Sometimes we angels can only watch as those we left behind make foolish decisions that complicate their lives. Furthering our misery is knowing how different the outcome would be if we were still mortal.
This week Pocket contacted me and asked that I be the angel for the cats that were living under the house. She told me that she had warned them that the animal control officer was arriving so they didn't get trapped. Now the kitties were in the breeze, and she was worried.
I know Pocket has a big heart, but I wish they had not whittled away at so much of her brain to make room. If I were still on the mortal side, I would have gone under the house and flushed those kitties weeks ago. We are ratters for heaven's sakes. It's in our blood. But, for all Pocket's barking, she does not want to bite, but to get hugs from everything she sees. I told her if you hug a kitty, you get claws in the back.
As for River Song, she is more interested in developing schemes to get the cats out then getting dirty in the crawl space. That girl has forgotten she is a dog.
I promised Pocket when I went to the Bridge that I would never refuse one of her prayer requests. I hadn't imagined I would be shepherding five kitties and their mom through our village at night looking for a new home.
"The key to finding a safe place is locating one with a new car in the driveway signaling that the person living there has money to support you, evidence that the owner loves animals, perhaps a birdbath or feeder, and that they have an unsecured bottom," I told them as we searched for their new home.
“We had that!" The mama cat said, "then the humans put down traps. What a betrayal."
"You shouldn't have picked a house where they already had dogs!" I said emphatically.
"Dogs? I thought it was a ferret with a thyroid problem and a stuffed squirrel."
I stifled a laugh. "We have to find somewhere nice for the kitties," I said. 'Hopefully, the human living there will find the little ones adorable, bring them inside and adopt them."
"My babes are not becoming domesticated," the mom said. "My father was a feral. His father before him was feral. His father before him was feral. That is four years of my family being feral. That's an eternity. Live free or die is our motto."

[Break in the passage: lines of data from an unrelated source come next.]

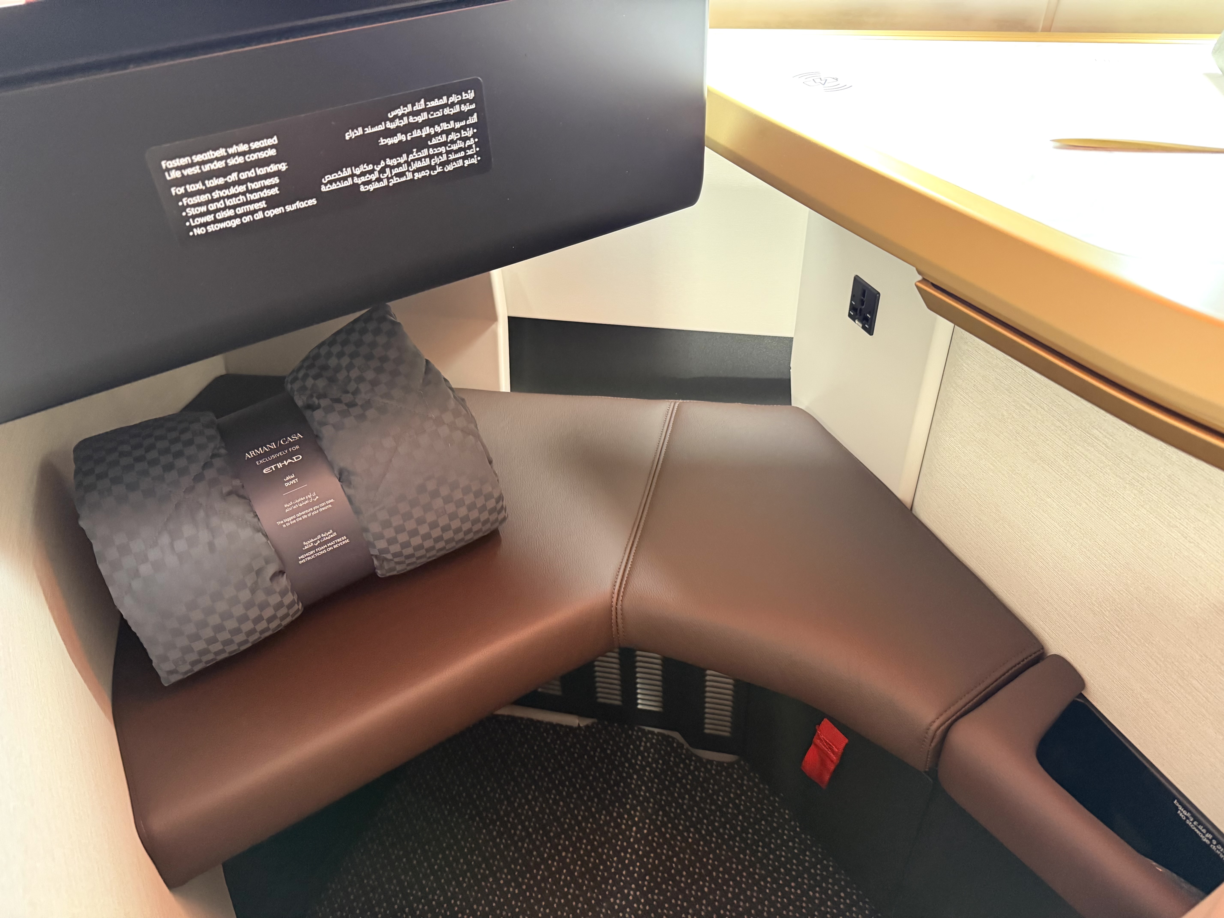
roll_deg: +2.9
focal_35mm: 24
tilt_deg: -40.1
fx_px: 849
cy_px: 459
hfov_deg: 71.6
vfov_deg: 56.8
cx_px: 612
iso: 800
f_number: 1.78
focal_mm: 6.76
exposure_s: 1/37
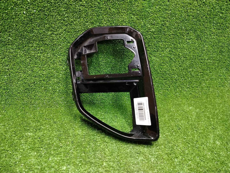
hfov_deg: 71.6
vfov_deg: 56.8
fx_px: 159
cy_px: 86
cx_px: 115
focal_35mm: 24
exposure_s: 1/33
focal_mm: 5.25
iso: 608
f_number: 1.75
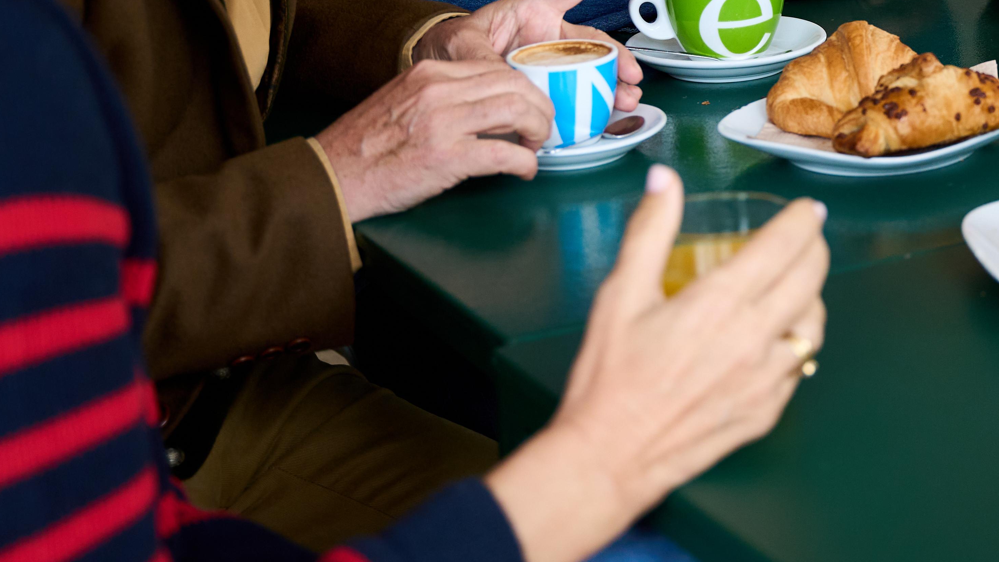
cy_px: -107
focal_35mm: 101
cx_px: 1035
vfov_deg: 11.7
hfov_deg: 20.3
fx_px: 2682
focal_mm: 41.1
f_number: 2.8
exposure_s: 1/640
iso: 400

"Did you ever wonder why life expectancy in your family is about three years?" I asked. "I know Pocket thought she did the right thing when she warned you about the traps, but the kitties would be better off in the shelter than on the street."
"You mean in the system?" the mama said. "No, thanks. we'd rather take our chances out on the street." I couldn't say I blamed her. Those shelters are terrible places. Some animals are never the same after they come out. But it's better than getting ripped apart by a crazed coyote.
We found a lovely house with a beautiful lawn. There were statues of little dogs outside signaling that the owner once had pets. There was a nice hole in the skirt and a 2018 Fiat in the driveway. I told them they found their new home.
"We'll try it,'" mama said, "but if the amenities under this house aren't as good as the other house we are going back." I couldn't blame them. My parents are kind people with big hearts. The cats would probably be safer under their house than anywhere else. And I think my parents are out of the "working with the authorities" business.
The house was 50 yards from mine. I'm sure they'll be visiting my parents soon enough. And seeing how my sisters the ferret and the toy squirrel are treated maybe, they'll learn that being inside the house is the best of all.
I checked out my parents' house before I l left. All was well. I know I'll be back soon. My family needs all the angel help they can get.